(Records from a data source)

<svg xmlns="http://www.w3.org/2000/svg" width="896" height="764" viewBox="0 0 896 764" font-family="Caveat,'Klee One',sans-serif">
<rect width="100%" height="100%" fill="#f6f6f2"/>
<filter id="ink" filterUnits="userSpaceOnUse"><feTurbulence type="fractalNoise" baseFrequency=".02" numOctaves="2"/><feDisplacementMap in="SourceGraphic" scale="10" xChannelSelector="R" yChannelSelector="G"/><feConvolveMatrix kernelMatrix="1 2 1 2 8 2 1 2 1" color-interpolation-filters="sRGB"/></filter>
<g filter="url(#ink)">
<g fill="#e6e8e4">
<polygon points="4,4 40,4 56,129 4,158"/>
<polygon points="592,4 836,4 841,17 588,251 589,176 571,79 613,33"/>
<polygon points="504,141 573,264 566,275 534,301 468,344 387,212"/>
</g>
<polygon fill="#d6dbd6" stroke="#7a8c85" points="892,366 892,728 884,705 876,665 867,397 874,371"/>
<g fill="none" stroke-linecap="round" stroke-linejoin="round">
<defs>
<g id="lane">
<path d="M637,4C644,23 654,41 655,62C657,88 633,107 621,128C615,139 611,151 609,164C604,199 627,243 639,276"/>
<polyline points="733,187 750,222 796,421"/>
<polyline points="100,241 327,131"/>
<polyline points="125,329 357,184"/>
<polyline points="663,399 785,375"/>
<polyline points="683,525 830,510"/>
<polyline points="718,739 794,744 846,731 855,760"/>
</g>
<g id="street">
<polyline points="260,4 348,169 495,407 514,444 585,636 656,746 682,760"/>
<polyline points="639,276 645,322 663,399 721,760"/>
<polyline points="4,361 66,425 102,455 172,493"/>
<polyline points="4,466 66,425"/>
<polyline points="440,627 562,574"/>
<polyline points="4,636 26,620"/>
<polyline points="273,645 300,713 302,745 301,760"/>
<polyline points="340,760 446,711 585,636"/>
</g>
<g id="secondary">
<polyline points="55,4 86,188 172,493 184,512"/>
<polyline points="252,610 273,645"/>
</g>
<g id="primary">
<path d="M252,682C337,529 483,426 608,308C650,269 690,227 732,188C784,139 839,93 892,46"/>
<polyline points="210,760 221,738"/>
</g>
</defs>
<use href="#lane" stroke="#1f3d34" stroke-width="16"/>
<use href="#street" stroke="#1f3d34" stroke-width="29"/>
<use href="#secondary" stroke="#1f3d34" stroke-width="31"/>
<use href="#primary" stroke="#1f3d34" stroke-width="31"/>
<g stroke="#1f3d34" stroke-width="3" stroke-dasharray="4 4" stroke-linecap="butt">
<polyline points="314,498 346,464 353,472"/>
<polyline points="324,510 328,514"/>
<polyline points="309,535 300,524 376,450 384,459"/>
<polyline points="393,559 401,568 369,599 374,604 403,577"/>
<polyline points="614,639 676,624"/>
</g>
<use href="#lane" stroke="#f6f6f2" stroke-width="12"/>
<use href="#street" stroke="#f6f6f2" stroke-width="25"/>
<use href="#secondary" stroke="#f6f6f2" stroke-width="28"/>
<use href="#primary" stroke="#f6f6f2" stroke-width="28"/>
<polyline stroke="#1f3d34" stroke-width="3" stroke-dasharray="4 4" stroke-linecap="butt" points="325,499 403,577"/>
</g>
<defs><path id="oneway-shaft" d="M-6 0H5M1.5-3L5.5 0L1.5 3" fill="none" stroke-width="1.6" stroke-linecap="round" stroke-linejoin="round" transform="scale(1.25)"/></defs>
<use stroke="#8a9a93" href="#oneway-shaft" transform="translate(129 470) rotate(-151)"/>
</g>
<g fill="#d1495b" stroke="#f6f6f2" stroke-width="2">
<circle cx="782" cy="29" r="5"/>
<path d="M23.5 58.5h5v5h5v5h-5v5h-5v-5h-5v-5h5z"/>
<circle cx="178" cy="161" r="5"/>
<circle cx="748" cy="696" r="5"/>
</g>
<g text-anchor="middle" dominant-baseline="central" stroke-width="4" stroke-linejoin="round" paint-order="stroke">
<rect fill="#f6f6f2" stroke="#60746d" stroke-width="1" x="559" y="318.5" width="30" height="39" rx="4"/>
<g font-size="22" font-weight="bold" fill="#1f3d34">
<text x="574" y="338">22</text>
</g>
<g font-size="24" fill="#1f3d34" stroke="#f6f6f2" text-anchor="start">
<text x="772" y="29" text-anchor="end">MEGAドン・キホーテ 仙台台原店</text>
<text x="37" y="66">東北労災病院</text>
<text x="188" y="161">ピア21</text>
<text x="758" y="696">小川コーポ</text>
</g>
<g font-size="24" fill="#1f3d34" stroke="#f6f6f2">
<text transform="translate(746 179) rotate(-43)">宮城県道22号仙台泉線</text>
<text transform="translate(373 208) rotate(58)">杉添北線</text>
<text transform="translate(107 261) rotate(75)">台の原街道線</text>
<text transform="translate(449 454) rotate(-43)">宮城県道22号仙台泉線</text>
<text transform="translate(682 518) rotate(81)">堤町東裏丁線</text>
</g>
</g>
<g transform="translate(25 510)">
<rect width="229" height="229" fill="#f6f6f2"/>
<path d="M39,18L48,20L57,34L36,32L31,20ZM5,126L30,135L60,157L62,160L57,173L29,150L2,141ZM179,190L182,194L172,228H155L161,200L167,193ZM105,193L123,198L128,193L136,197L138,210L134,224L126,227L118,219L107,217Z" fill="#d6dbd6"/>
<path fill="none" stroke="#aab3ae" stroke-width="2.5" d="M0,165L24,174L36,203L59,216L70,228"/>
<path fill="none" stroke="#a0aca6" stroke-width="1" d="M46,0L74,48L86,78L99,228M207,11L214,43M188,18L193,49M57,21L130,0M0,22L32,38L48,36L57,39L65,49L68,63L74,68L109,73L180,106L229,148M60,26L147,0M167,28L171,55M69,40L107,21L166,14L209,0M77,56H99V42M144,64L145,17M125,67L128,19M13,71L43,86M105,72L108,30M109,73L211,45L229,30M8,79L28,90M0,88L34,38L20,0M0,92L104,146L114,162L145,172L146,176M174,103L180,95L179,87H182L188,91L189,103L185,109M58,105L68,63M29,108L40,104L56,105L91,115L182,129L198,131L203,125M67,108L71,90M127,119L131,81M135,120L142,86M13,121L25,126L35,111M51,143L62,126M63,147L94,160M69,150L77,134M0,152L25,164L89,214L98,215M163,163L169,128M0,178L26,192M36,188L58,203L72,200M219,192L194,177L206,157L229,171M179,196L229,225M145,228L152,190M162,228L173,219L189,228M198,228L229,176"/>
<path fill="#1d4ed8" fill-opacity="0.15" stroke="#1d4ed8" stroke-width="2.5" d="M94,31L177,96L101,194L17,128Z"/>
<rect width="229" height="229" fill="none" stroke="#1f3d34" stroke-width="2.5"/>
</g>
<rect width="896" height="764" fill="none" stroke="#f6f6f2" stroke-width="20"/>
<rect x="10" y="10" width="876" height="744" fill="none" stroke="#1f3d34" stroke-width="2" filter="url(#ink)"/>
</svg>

What you are asked to do: In full and without alteration, reproduce the records above.

Response:
<svg xmlns="http://www.w3.org/2000/svg" width="896" height="764" viewBox="0 0 896 764" font-family="Caveat,'Klee One',sans-serif">
<rect width="100%" height="100%" fill="#f6f6f2"/>
<filter id="ink" filterUnits="userSpaceOnUse"><feTurbulence type="fractalNoise" baseFrequency=".02" numOctaves="2"/><feDisplacementMap in="SourceGraphic" scale="10" xChannelSelector="R" yChannelSelector="G"/><feConvolveMatrix kernelMatrix="1 2 1 2 8 2 1 2 1" color-interpolation-filters="sRGB"/></filter>
<g filter="url(#ink)">
<g fill="#e6e8e4">
<polygon points="4,4 40,4 56,129 4,158"/>
<polygon points="592,4 836,4 841,17 588,251 589,176 571,79 613,33"/>
<polygon points="504,141 573,264 566,275 534,301 468,344 387,212"/>
</g>
<polygon fill="#d6dbd6" stroke="#7a8c85" points="892,366 892,728 884,705 876,665 867,397 874,371"/>
<g fill="none" stroke-linecap="round" stroke-linejoin="round">
<defs>
<g id="lane">
<path d="M637,4C644,23 654,41 655,62C657,88 633,107 621,128C615,139 611,151 609,164C604,199 627,243 639,276"/>
<polyline points="733,187 750,222 796,421"/>
<polyline points="100,241 327,131"/>
<polyline points="125,329 357,184"/>
<polyline points="663,399 785,375"/>
<polyline points="683,525 830,510"/>
<polyline points="718,739 794,744 846,731 855,760"/>
</g>
<g id="street">
<polyline points="260,4 348,169 495,407 514,444 585,636 656,746 682,760"/>
<polyline points="639,276 645,322 663,399 721,760"/>
<polyline points="4,361 66,425 102,455 172,493"/>
<polyline points="4,466 66,425"/>
<polyline points="440,627 562,574"/>
<polyline points="4,636 26,620"/>
<polyline points="273,645 300,713 302,745 301,760"/>
<polyline points="340,760 446,711 585,636"/>
</g>
<g id="secondary">
<polyline points="55,4 86,188 172,493 184,512"/>
<polyline points="252,610 273,645"/>
</g>
<g id="primary">
<path d="M252,682C337,529 483,426 608,308C650,269 690,227 732,188C784,139 839,93 892,46"/>
<polyline points="210,760 221,738"/>
</g>
</defs>
<use href="#lane" stroke="#1f3d34" stroke-width="16"/>
<use href="#street" stroke="#1f3d34" stroke-width="29"/>
<use href="#secondary" stroke="#1f3d34" stroke-width="31"/>
<use href="#primary" stroke="#1f3d34" stroke-width="31"/>
<g stroke="#1f3d34" stroke-width="3" stroke-dasharray="4 4" stroke-linecap="butt">
<polyline points="314,498 346,464 353,472"/>
<polyline points="324,510 328,514"/>
<polyline points="309,535 300,524 376,450 384,459"/>
<polyline points="393,559 401,568 369,599 374,604 403,577"/>
<polyline points="614,639 676,624"/>
</g>
<use href="#lane" stroke="#f6f6f2" stroke-width="12"/>
<use href="#street" stroke="#f6f6f2" stroke-width="25"/>
<use href="#secondary" stroke="#f6f6f2" stroke-width="28"/>
<use href="#primary" stroke="#f6f6f2" stroke-width="28"/>
<polyline stroke="#1f3d34" stroke-width="3" stroke-dasharray="4 4" stroke-linecap="butt" points="325,499 403,577"/>
</g>
<defs><path id="oneway-shaft" d="M-6 0H5M1.5-3L5.5 0L1.5 3" fill="none" stroke-width="1.6" stroke-linecap="round" stroke-linejoin="round" transform="scale(1.25)"/></defs>
<use stroke="#8a9a93" href="#oneway-shaft" transform="translate(129 470) rotate(-151)"/>
</g>
<g fill="#d1495b" stroke="#f6f6f2" stroke-width="2">
<circle cx="782" cy="29" r="5"/>
<path d="M23.5 58.5h5v5h5v5h-5v5h-5v-5h-5v-5h5z"/>
<circle cx="178" cy="161" r="5"/>
<circle cx="748" cy="696" r="5"/>
</g>
<g text-anchor="middle" dominant-baseline="central" stroke-width="4" stroke-linejoin="round" paint-order="stroke">
<rect fill="#f6f6f2" stroke="#60746d" stroke-width="1" x="559" y="318.5" width="30" height="39" rx="4"/>
<g font-size="22" font-weight="bold" fill="#1f3d34">
<text x="574" y="338">22</text>
</g>
<g font-size="24" fill="#1f3d34" stroke="#f6f6f2" text-anchor="start">
<text x="772" y="29" text-anchor="end">MEGAドン・キホーテ 仙台台原店</text>
<text x="37" y="66">東北労災病院</text>
<text x="188" y="161">ピア21</text>
<text x="758" y="696">小川コーポ</text>
</g>
<g font-size="24" fill="#1f3d34" stroke="#f6f6f2">
<text transform="translate(746 179) rotate(-43)">宮城県道22号仙台泉線</text>
<text transform="translate(373 208) rotate(58)">杉添北線</text>
<text transform="translate(107 261) rotate(75)">台の原街道線</text>
<text transform="translate(449 454) rotate(-43)">宮城県道22号仙台泉線</text>
<text transform="translate(682 518) rotate(81)">堤町東裏丁線</text>
</g>
</g>
<g transform="translate(25 510)">
<rect width="229" height="229" fill="#f6f6f2"/>
<path d="M39,18L48,20L57,34L36,32L31,20ZM5,126L30,135L60,157L62,160L57,173L29,150L2,141ZM179,190L182,194L172,228H155L161,200L167,193ZM105,193L123,198L128,193L136,197L138,210L134,224L126,227L118,219L107,217Z" fill="#d6dbd6"/>
<path fill="none" stroke="#aab3ae" stroke-width="2.5" d="M0,165L24,174L36,203L59,216L70,228"/>
<path fill="none" stroke="#a0aca6" stroke-width="1" d="M46,0L74,48L86,78L99,228M207,11L214,43M188,18L193,49M57,21L130,0M0,22L32,38L48,36L57,39L65,49L68,63L74,68L109,73L180,106L229,148M60,26L147,0M167,28L171,55M69,40L107,21L166,14L209,0M77,56H99V42M144,64L145,17M125,67L128,19M13,71L43,86M105,72L108,30M109,73L211,45L229,30M8,79L28,90M0,88L34,38L20,0M0,92L104,146L114,162L145,172L146,176M174,103L180,95L179,87H182L188,91L189,103L185,109M58,105L68,63M29,108L40,104L56,105L91,115L182,129L198,131L203,125M67,108L71,90M127,119L131,81M135,120L142,86M13,121L25,126L35,111M51,143L62,126M63,147L94,160M69,150L77,134M0,152L25,164L89,214L98,215M163,163L169,128M0,178L26,192M36,188L58,203L72,200M219,192L194,177L206,157L229,171M179,196L229,225M145,228L152,190M162,228L173,219L189,228M198,228L229,176"/>
<path fill="#1d4ed8" fill-opacity="0.15" stroke="#1d4ed8" stroke-width="2.5" d="M94,31L177,96L101,194L17,128Z"/>
<rect width="229" height="229" fill="none" stroke="#1f3d34" stroke-width="2.5"/>
</g>
<rect width="896" height="764" fill="none" stroke="#f6f6f2" stroke-width="20"/>
<rect x="10" y="10" width="876" height="744" fill="none" stroke="#1f3d34" stroke-width="2" filter="url(#ink)"/>
</svg>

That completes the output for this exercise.